### Input data
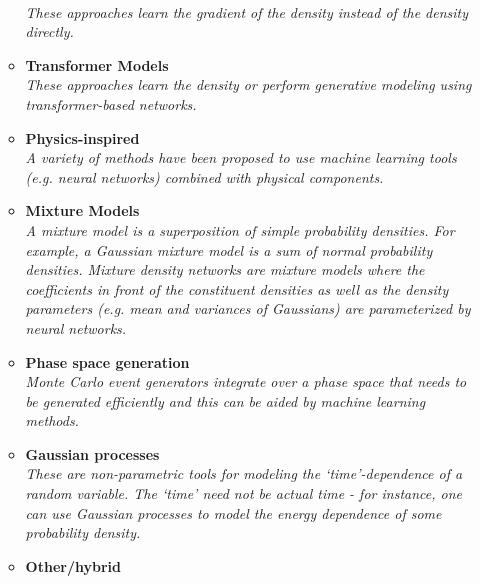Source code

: \documentclass[12pt,letterpaper]{article}
\begin{document}
\begin{itemize}
\begin{itemize}
		\\\textit{These approaches learn the gradient of the density instead of the density directly.}
		\item \textbf{Transformer Models}~\cite{Wang:2024rup,Brehmer:2024yqw,Quetant:2024ftg,Spinner:2024hjm,Paeng:2024ary,Li:2023xhj,Tomiya:2023jdy,Raine:2023fko,Butter:2023fov,Finke:2023veq}
		\\\textit{These approaches learn the density or perform generative modeling using transformer-based networks.}
		\item \textbf{Physics-inspired}~\cite{Abasov:2024hyq,Larkoski:2023xam,Barenboim:2021vzh,Lai:2020byl,1808876,Andreassen:2019txo,Andreassen:2018apy}
		\\\textit{A variety of methods have been proposed to use machine learning tools (e.g. neural networks) combined with physical components.}
		\item \textbf{Mixture Models}~\cite{Vermunt:2023fsr,Liu:2022dem,Jia:2022ulh,Graziani:2021vai,Burton:2021tsd,Chen:2020uds}
		\\\textit{A mixture model is a superposition of simple probability densities.  For example, a Gaussian mixture model is a sum of normal probability densities.  Mixture density networks are mixture models where the coefficients in front of the constituent densities as well as the density parameters (e.g. mean and variances of Gaussians) are parameterized by neural networks.}
		\item \textbf{Phase space generation}~\cite{Baruah:2025nby,Diaz:2024sxg,Ban:2024bqy,Kofler:2024efb,Deutschmann:2024lml,Calisto:2023vmm,Singh:2023yvj,Renteria-Estrada:2023buo,Heimel:2022wyj,Jinno:2022sbr,Maitre:2022xle,Yoon:2020zmb,Danziger:2021eeg,Backes:2020vka,Verheyen:2020bjw,Chen:2020nfb,Nachman:2020fff,Carrazza:2020rdn,Klimek:2018mza,Gao:2020vdv,Gao:2020zvv,Bothmann:2020ywa,Bendavid:2017zhk}
		\\\textit{Monte Carlo event generators integrate over a phase space that needs to be generated efficiently and this can be aided by machine learning methods.}
		\item \textbf{Gaussian processes}~\cite{Cisbani:2019xta,1804325,Bertone:2016mdy,Frate:2017mai}
		\\\textit{These are non-parametric tools for modeling the `time'-dependence of a random variable.  The `time' need not be actual time - for instance, one can use Gaussian processes to model the energy dependence of some probability density.}
		\item \textbf{Other/hybrid}~\cite{Sahu:2023uwb,Santos:2023mib,Kronheim:2023jrl,Butter:2023fov,Kansal:2022spb,Li:2022jon,DiBello:2022rss,Cresswell:2022tof}

\end{itemize}
\end{itemize}
\end{document}
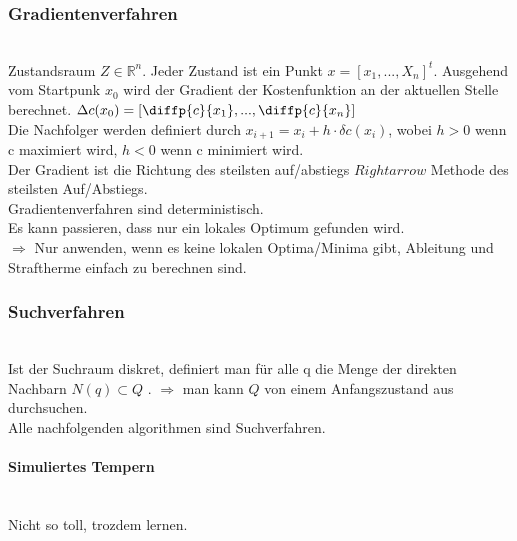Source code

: \subsubsection{Gradientenverfahren}
\text{ }\\Zustandsraum $Z \in \mathbb{R}^n$. Jeder Zustand ist ein Punkt $x = [x_1, ... , X_n]^t$.
Ausgehend vom Startpunk $x_0$ wird der Gradient der Kostenfunktion an der aktuellen Stelle berechnet. 
$\Delta c(x_0) = \left[ \diffp{c}{{x_{1}}}, ... , \diffp{c}{{x_{n}}} \right]$\\
Die Nachfolger werden definiert durch $x_{i+1} = x_i + h \cdot \delta c(x_i)$, wobei $h > 0$ wenn c maximiert wird, $h < 0$ wenn c minimiert wird.\\
Der Gradient ist die Richtung des steilsten auf/abstiegs $Rightarrow$ Methode des steilsten Auf/Abstiegs.\\
Gradientenverfahren sind deterministisch.\\
Es kann passieren, dass nur ein lokales Optimum gefunden wird.\\
$\Rightarrow$ Nur anwenden, wenn es keine lokalen Optima/Minima gibt, Ableitung und Straftherme einfach zu berechnen sind.\\

\subsubsection{Suchverfahren}
\text{ }\\Ist der Suchraum diskret, definiert man für alle q die Menge der direkten Nachbarn $N(q) \subset Q$ . $\Rightarrow$ man kann $Q$ von einem Anfangszustand aus durchsuchen.\\
Alle nachfolgenden algorithmen sind Suchverfahren.\\

\paragraph{Simuliertes Tempern}
\text{ }\\Nicht so toll, trozdem lernen.

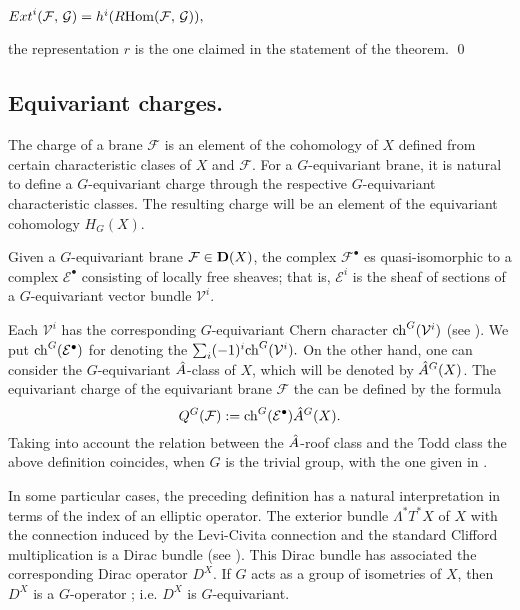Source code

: \documentclass[xypic,amscd,syntonly,amssymb,verbatim,12pt]{amsart}
\theoremstyle{plain}
\theoremstyle{definition}
\theoremstyle{remark}
\numberwithin{equation}{section}
\begin{document}
  ${Ext}^i({\mathcal F},\,{\mathcal G})=h^i(R{\rm Hom}({\mathcal F},\,{\mathcal
  G})),$
   
   the representation  $r$ is the one claimed in the statement of the theorem.
 \qed

\smallskip


 \subsection{ Equivariant charges.}\label{SubsectEqch}  The charge of a brane  ${\mathcal F}$ \cite{Aspin, Harvey, M-M} is an element
  of the cohomology of $X$ defined from certain characteristic clases of $X$ and ${\mathcal F}$.
  For a $G$-equivariant brane, it is natural to define a $G$-equivariant charge through the respective $G$-equivariant
  characteristic classes. The resulting charge will be an element of the equivariant cohomology  $H_G(X)$.

  
 
 Given a $G$-equivariant brane ${\mathcal
 F}\in{\bf D}(X)$, the complex ${\mathcal F}^{\bullet}$ es
 quasi-isomorphic to a complex ${\mathcal E}^{\bullet}$ consisting of
 locally free sheaves; that is, ${\mathcal E}^i$ is the sheaf of
 sections of a $G$-equivariant  vector bundle ${\mathcal V}^i$.

Each ${\mathcal V}^i$ has the corresponding $G$-equivariant Chern
character ${\rm ch}^G({\mathcal V}^i)$ (see \cite[page
212]{B-G-V}). We put ${\rm ch}^G({\mathcal E}^{\bullet})$ for
denoting the $\sum_i (-1)^i{\rm ch}^G({\mathcal V}^i).$ On the
other hand, one can consider the $G$-equivariant $\Hat A$-class of
$X$, which will be denoted by $\Hat A^G(X)$. The equivariant
charge of the equivariant brane ${\mathcal  F}$ the can be defined
by the formula
 \begin{equation}\label{EquiCharge}
Q^G({\mathcal F}):= {\rm ch}^G({\mathcal E}^{\bullet})\Hat A^G(X).
 \end{equation}
 Taking into account the relation between the $\Hat A$-roof class
 and the Todd class \cite[page 231]{L-M} the above
 definition coincides, when   $G$ is the trivial group,
 with the one given in \cite{Aspin}.


 In some particular cases, the preceding definition has a natural interpretation
 in terms of the index  of an elliptic operator.
 The exterior bundle $\Lambda^*T^*X$  of $X$ with the connection
 induced by the Levi-Civita connection  and the standard
 Clifford multiplication  is a Dirac bundle (see \cite[page 114]{L-M}). This Dirac bundle
 has associated the corresponding Dirac operator $D^X$. If $G$ acts as a group of isometries
  of $X$, then $D^X$ is a $G$-operator \cite[page 211]{L-M}; i.e. $D^X$ is $G$-equivariant.
\end{document}
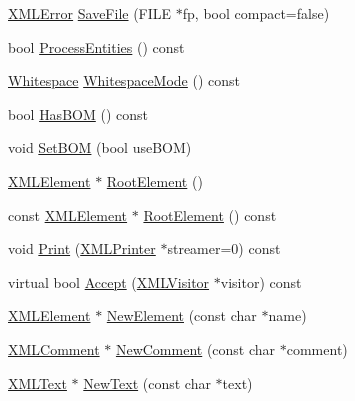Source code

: \begin{DoxyCompactItemize}
\item 
\hyperlink{namespacetinyxml2_a1fbf88509c3ac88c09117b1947414e08}{X\-M\-L\-Error} \hyperlink{classtinyxml2_1_1_x_m_l_document_a8b95779479a0035acc67b3a61dfe1b74}{Save\-File} (F\-I\-L\-E $\ast$fp, bool compact=false)
\item 
bool \hyperlink{classtinyxml2_1_1_x_m_l_document_adfcff7d0599cd520e9fcbb8891e1b678}{Process\-Entities} () const 
\item 
\hyperlink{namespacetinyxml2_a7f91d00f77360f850fd5da0861e27dd5}{Whitespace} \hyperlink{classtinyxml2_1_1_x_m_l_document_a94b3ea2f77c9ac831723984df5a02d01}{Whitespace\-Mode} () const 
\item 
bool \hyperlink{classtinyxml2_1_1_x_m_l_document_a530649e9de7e5aa8df9c37f66197fcb6}{Has\-B\-O\-M} () const 
\item 
void \hyperlink{classtinyxml2_1_1_x_m_l_document_a14419b698f7c4b140df4e80f3f0c93b0}{Set\-B\-O\-M} (bool use\-B\-O\-M)
\item 
\hyperlink{classtinyxml2_1_1_x_m_l_element}{X\-M\-L\-Element} $\ast$ \hyperlink{classtinyxml2_1_1_x_m_l_document_ad2b70320d3c2a071c2f36928edff3e1c}{Root\-Element} ()
\item 
const \hyperlink{classtinyxml2_1_1_x_m_l_element}{X\-M\-L\-Element} $\ast$ \hyperlink{classtinyxml2_1_1_x_m_l_document_a23a25b573d2adf3ee6075636c2a31c73}{Root\-Element} () const 
\item 
void \hyperlink{classtinyxml2_1_1_x_m_l_document_a686ea28672c0e0c60383ec28148c1ac0}{Print} (\hyperlink{classtinyxml2_1_1_x_m_l_printer}{X\-M\-L\-Printer} $\ast$streamer=0) const 
\item 
virtual bool \hyperlink{classtinyxml2_1_1_x_m_l_document_aa08503d24898bf9992ae5e5fb8b0cf87}{Accept} (\hyperlink{classtinyxml2_1_1_x_m_l_visitor}{X\-M\-L\-Visitor} $\ast$visitor) const 
\item 
\hyperlink{classtinyxml2_1_1_x_m_l_element}{X\-M\-L\-Element} $\ast$ \hyperlink{classtinyxml2_1_1_x_m_l_document_a3c335a700a43d7c363a393142a23f234}{New\-Element} (const char $\ast$name)
\item 
\hyperlink{classtinyxml2_1_1_x_m_l_comment}{X\-M\-L\-Comment} $\ast$ \hyperlink{classtinyxml2_1_1_x_m_l_document_a386df0befd06aadb5e0cd21381aa955a}{New\-Comment} (const char $\ast$comment)
\item 
\hyperlink{classtinyxml2_1_1_x_m_l_text}{X\-M\-L\-Text} $\ast$ \hyperlink{classtinyxml2_1_1_x_m_l_document_acece5de77a0819f2341b08c1e1ed9987}{New\-Text} (const char $\ast$text)
\item 

\end{DoxyCompactItemize}
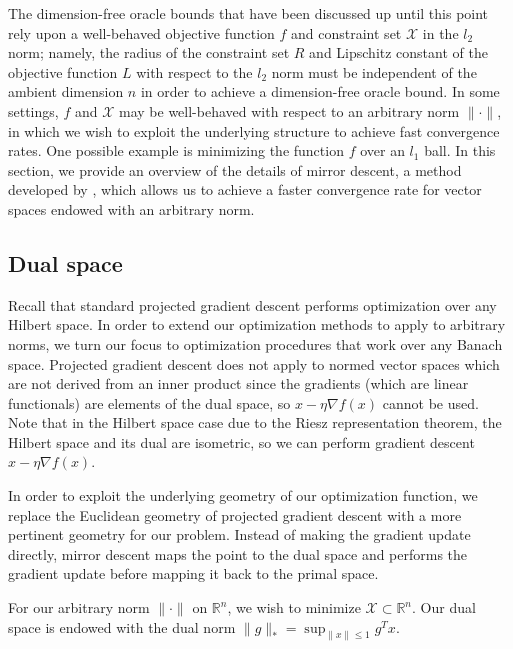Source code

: 

The dimension-free oracle bounds that have been discussed up until this point rely upon a well-behaved objective function $f$ and constraint set $\mathcal{X}$ in the $l_2$ norm; namely, the radius of the constraint set $R$ and Lipschitz constant of the objective function $L$ with respect to the $l_2$ norm must be independent of the ambient dimension $n$ in order to achieve a dimension-free oracle bound. In some settings, $f$ and $\mathcal{X}$ may be well-behaved with respect to an arbitrary norm $\|\cdot \|$, in which we wish to exploit the underlying structure to achieve fast convergence rates. One possible example is minimizing the function $f$ over an $l_1$ ball. In this section, we provide an overview of the details of mirror descent, a method developed by \citep{blair1985problem}, which allows us to achieve a faster convergence rate for vector spaces endowed with an arbitrary norm. 

\subsection{Dual space}
Recall that standard projected gradient descent performs optimization over any Hilbert space. In order to extend our optimization methods to apply to arbitrary norms, we turn our focus to optimization procedures that work over any Banach space. Projected gradient descent does not apply to normed vector spaces which are not derived from an inner product since the gradients (which are linear functionals) are elements of the dual space, so $x - \eta \nabla f(x)$ cannot be used. Note that in the Hilbert space case due to the Riesz representation theorem, the Hilbert space and its dual are isometric, so we can perform gradient descent $x - \eta \nabla f(x)$.

In order to exploit the underlying geometry of our optimization function, we replace the Euclidean geometry of projected gradient descent with a more pertinent geometry for our problem. Instead of making the gradient update directly, mirror descent maps the point to the dual space and performs the gradient update before mapping it back to the primal space.

For our arbitrary norm $\|\cdot \|$ on $\mathbb{R}^n$, we wish to minimize $\mathcal{X} \subset \mathbb{R}^n$. Our dual space is endowed with the dual norm $\|g \|_* = \sup_{\|x\|\leq 1} g^Tx$.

### Assigned task
Retype only the stretch of lines above starting at the one with "characteristic classes. The" and stopping at the one with "quasi-isomorphic to a", exactly as written, with both kept.

### Answer section
  characteristic classes. The resulting charge will be an element of the equivariant cohomology  $H_G(X)$.

  
 
 Given a $G$-equivariant brane ${\mathcal
 F}\in{\bf D}(X)$, the complex ${\mathcal F}^{\bullet}$ es
 quasi-isomorphic to a complex ${\mathcal E}^{\bullet}$ consisting of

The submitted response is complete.